## Try it
Would you repeat exactly the part of the listing below that runs from the line containing "vfov_deg: 11.0" down to the line containing "exposure_s: 1/230", inclusive, and nothing else?

=== Section Start ===

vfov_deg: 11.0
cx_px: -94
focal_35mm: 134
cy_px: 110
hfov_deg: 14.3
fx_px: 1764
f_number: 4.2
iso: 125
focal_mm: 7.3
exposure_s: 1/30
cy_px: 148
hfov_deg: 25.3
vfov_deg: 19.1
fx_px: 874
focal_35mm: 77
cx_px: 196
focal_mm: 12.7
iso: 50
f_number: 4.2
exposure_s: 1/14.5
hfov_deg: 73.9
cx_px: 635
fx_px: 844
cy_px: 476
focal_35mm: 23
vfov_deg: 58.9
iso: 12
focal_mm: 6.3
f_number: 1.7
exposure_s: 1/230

=== Section End ===
=== Section Start ===

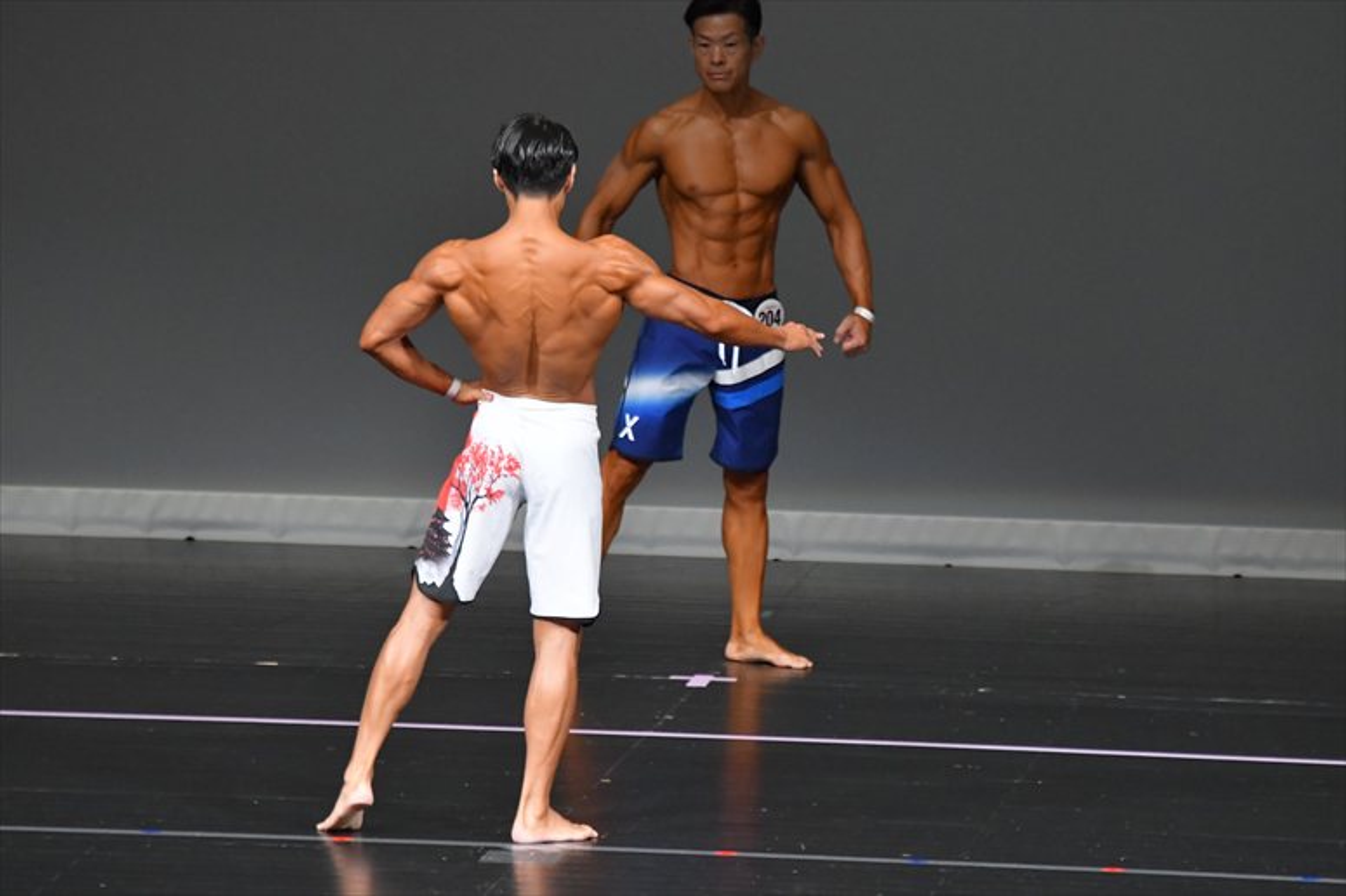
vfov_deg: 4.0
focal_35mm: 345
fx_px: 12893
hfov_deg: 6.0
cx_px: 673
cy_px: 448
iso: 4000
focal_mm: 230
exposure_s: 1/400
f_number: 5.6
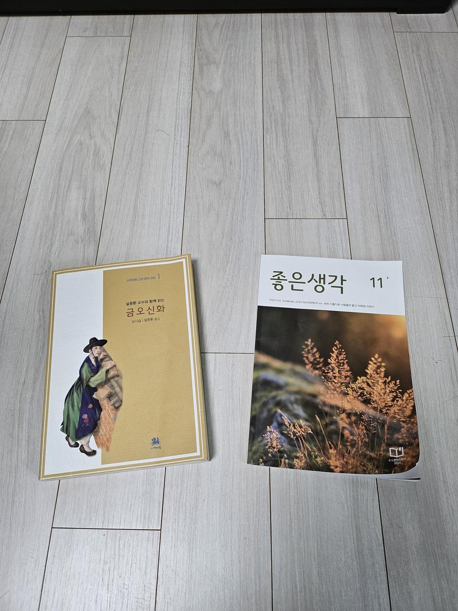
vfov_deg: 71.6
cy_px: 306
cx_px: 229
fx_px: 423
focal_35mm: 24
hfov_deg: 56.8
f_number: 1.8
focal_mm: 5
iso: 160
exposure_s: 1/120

=== Section End ===

## Result of the exercise
vfov_deg: 11.0
cx_px: -94
focal_35mm: 134
cy_px: 110
hfov_deg: 14.3
fx_px: 1764
f_number: 4.2
iso: 125
focal_mm: 7.3
exposure_s: 1/30
cy_px: 148
hfov_deg: 25.3
vfov_deg: 19.1
fx_px: 874
focal_35mm: 77
cx_px: 196
focal_mm: 12.7
iso: 50
f_number: 4.2
exposure_s: 1/14.5
hfov_deg: 73.9
cx_px: 635
fx_px: 844
cy_px: 476
focal_35mm: 23
vfov_deg: 58.9
iso: 12
focal_mm: 6.3
f_number: 1.7
exposure_s: 1/230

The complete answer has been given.